Mar 14, 2007

Malaysia goes up in corruption ranking

So Malaysia is more corrupted than the year before. Any comment from our PM regarding this? How about from our Anti-Corruption Agency Director? Oop, sorry he is under investigation for corruption allegations too.

(The Star) PETALING JAYA: Malaysia’s economy is perceived by foreign businessmen to be more corrupt this year compared to last year, according to an annual survey carried out by Hong Kong-based Political and Economic Risk Consultancy (PERC).

The survey results that were released yesterday polled 1,476 expatriate business executives in 13 countries and territories across the region in January and February.

In a grading system with zero as the best possible score and 10 as the worst, Malaysia was ranked seventh with a score of 6.25.

When contacted in Hong Kong, PERC managing director Robert Broadfoot said this was a slight decrease from 2006 when Malaysia scored 6.13 although it was still better than the 2005 score of 6.80.

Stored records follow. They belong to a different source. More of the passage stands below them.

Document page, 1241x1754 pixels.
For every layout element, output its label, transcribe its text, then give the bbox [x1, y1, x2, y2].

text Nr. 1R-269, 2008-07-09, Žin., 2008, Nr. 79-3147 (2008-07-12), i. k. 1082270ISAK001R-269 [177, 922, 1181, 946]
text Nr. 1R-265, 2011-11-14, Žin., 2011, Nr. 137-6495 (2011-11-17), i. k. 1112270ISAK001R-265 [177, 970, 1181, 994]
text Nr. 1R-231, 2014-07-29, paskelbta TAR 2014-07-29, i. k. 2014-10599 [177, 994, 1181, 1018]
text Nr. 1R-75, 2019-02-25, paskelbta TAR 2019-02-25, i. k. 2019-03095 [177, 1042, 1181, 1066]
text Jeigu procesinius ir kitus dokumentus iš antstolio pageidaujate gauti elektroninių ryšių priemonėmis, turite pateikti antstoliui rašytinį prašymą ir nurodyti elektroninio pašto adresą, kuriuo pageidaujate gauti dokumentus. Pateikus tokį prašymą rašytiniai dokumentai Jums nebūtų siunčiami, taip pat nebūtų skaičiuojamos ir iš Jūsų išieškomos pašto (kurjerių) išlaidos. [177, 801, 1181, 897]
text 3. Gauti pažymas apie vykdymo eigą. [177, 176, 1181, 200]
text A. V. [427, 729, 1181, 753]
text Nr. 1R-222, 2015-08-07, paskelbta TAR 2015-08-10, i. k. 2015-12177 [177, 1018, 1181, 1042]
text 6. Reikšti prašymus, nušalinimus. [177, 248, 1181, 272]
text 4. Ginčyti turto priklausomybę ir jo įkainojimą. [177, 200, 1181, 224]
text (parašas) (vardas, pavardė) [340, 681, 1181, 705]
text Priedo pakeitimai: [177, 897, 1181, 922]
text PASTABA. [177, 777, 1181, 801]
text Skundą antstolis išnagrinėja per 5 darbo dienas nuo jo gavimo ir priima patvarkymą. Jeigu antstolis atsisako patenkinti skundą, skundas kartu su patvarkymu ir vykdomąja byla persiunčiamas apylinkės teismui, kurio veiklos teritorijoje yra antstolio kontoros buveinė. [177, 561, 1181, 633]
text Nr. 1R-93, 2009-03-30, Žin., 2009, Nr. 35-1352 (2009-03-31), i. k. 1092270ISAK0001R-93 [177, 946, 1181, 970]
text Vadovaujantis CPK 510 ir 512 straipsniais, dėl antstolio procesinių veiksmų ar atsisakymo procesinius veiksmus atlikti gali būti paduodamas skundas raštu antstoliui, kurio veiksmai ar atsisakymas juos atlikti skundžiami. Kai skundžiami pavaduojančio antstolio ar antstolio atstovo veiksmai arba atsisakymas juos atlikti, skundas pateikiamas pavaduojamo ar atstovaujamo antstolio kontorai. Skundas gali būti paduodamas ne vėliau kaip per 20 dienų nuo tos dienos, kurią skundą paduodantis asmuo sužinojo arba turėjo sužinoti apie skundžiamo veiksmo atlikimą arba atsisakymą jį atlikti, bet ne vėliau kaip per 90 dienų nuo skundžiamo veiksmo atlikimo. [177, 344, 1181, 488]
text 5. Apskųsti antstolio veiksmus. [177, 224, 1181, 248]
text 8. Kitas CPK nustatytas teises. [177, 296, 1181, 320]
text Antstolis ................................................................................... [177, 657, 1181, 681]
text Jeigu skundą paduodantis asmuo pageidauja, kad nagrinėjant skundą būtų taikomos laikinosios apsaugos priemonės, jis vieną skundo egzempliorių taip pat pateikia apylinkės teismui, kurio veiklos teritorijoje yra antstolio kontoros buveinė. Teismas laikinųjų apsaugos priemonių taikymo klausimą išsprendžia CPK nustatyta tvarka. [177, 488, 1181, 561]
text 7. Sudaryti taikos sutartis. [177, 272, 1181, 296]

“This corruption perception index is something we’ve done for over 20 years now and although perception and reality are different things, when it comes to corruption, it becomes very important,” he said.

“Companies usually base their investment decisions on perception, not reality. If companies perceive the situation in a particular country to be difficult, then that is likely to work against their decision to invest,” he said.

Broadfoot added that those polled included managers of multi-national companies and banks.

The most corrupt economy according to the survey is Philippines with a score of 9.40, followed by Thailand and Indonesia, both with scores of 8.03.

Malaysia’s score has Transparency International Malaysia (TI-M) president Tan Sri Ramon Navaratnam worried although he contends that perception surveys are not perfect.

“However, they are the best indication of people’s thinking and assessment of the state of corruption in any country,” he said.

“I would not dismiss it easily as mere perception since consistent perceptions reflect reality,” he added.

Navaratnam said he found perception surveys like these difficult to understand especially if Malaysia was rated as bad as China.

“This makes it all the more important why Malaysia must have its own corruption index designed by Malaysians. Then we could do a year-on-year comparison.”

Navaratnam hoped the Government would give greater concern to the TI-M perception survey index, which TI-M hopes to improve on in consultation with all authorities and non-governmental organisations.

He said persistent reports of the poor perception on corruption undermined the feel-good factor Malaysians now enjoyed.